**SUPPLIED RECORDS**
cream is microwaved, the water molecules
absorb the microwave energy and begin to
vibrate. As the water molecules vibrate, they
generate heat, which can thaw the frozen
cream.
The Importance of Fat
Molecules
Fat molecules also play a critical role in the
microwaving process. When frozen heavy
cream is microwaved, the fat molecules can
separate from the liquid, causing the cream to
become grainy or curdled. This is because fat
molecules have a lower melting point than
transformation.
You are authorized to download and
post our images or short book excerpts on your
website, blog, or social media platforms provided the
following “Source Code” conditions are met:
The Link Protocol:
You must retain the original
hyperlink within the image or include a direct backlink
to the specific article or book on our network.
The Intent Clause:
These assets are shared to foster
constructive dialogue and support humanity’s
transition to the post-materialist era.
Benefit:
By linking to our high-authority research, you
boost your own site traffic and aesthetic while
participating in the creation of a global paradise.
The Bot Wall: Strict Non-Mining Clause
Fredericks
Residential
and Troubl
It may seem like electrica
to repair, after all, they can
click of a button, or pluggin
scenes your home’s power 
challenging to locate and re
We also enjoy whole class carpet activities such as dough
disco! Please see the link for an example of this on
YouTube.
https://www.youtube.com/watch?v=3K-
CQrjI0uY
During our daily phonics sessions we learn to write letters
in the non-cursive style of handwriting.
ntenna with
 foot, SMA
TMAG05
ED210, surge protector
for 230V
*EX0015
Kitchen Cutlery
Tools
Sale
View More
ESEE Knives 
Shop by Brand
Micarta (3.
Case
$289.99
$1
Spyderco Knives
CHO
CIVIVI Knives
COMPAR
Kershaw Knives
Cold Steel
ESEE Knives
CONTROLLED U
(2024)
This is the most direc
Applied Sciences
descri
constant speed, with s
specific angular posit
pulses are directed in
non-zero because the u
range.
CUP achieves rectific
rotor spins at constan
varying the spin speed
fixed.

**WHAT YOU HAVE TO DO**
Count, in the records above, the lines that contain the word "speed"; the answer is that number alone.

**ANSWER BOX**
2